What this calculator does
This tool calculates the volume of eleven common three-dimensional geometric solids: capsule, cone, conical frustum, cube, cylinder, hemisphere, square pyramid, rectangular prism, sphere, spherical cap and triangular prism. Choose a shape, pick a length unit, enter the relevant dimensions, and the calculator returns the total volume \(V\) in that unit cubed (for example cm³ or ft³).
How to use it
First select the solid from the "Calculate the Volume of" dropdown. Then choose your unit of length (all linear dimensions must use the same unit). Fill in only the fields your shape needs — for a cylinder you need radius \(r\) and height \(h\), for a cube only the side length \(a\), for a sphere only the radius \(r\). Because every dimension shares one unit, the volume comes out directly in that unit raised to the third power.
The formulas
Each solid uses a standard geometry formula. A few key ones: sphere \(V = \tfrac{4}{3}\pi r^3\); cone \(V = \tfrac{1}{3}\pi r^2 h\); cylinder \(V = \pi r^2 h\); cube \(V = a^3\); rectangular prism \(V = l\cdot w\cdot h\); square pyramid \(V = \tfrac{1}{3}a^2 h\); capsule \(V = \pi r^2 a + \tfrac{4}{3}\pi r^3\); conical frustum \(V = \tfrac{1}{3}\pi h(r^2 + rR + R^2)\); spherical cap \(V = \tfrac{1}{6}\pi h(3a^2 + h^2)\); triangular prism \(V = \tfrac{1}{2}\cdot \text{base}\cdot \text{triangleHeight}\cdot \text{prismLength}\). The constant \(\pi\) is taken as Math.PI.
Worked example
Take the default square pyramid with base side \(a = 4\) in and height \(h = 3\) in.

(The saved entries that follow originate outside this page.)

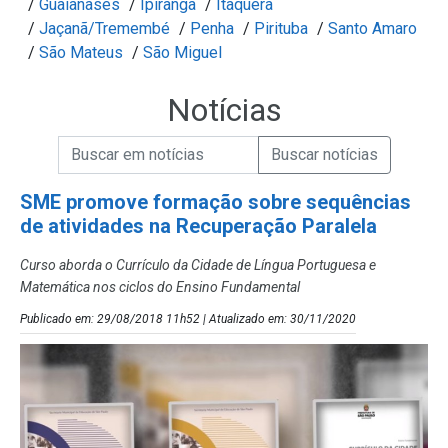
/
Guaianases
/
Ipiranga
/
Itaquera
/
Jaçanã/Tremembé
/
Penha
/
Pirituba
/
Santo Amaro
/
São Mateus
/
São Miguel
Notícias
Campo de Busca de informações
Enviar a Busca de Notícias
Campo de Busca de Notícias
SME promove formação sobre sequências
de atividades na Recuperação Paralela
Curso aborda o Currículo da Cidade de Língua Portuguesa e
Matemática nos ciclos do Ensino Fundamental
Publicado em: 29/08/2018 11h52 | Atualizado em: 30/11/2020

$$V = \tfrac{1}{3} \times a^2 \times h = \tfrac{1}{3} \times 16 \times 3 = 16 \text{ in}^3$$As a second example, a cylinder with radius \(r = 5\) cm and height \(h = 10\) cm gives
$$V = \pi \times 25 \times 10 = 785.398 \text{ cm}^3$$FAQ
Does the unit affect the formula? No. Volume scales by the cube of the unit factor, so as long as every dimension uses the same unit, the answer is simply in that unit cubed.

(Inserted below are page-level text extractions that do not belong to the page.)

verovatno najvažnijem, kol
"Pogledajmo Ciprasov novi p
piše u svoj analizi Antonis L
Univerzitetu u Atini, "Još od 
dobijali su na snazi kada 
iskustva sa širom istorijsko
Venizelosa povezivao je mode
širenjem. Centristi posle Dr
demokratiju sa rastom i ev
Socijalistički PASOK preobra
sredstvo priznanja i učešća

What is a conical frustum? It is a cone with the tip sliced off parallel to the base, leaving a smaller top radius \(r\) and a larger bottom radius \(R\).
Why must dimensions be positive? A solid with a zero or negative length has no meaningful physical volume, so all dimensions should be greater than zero.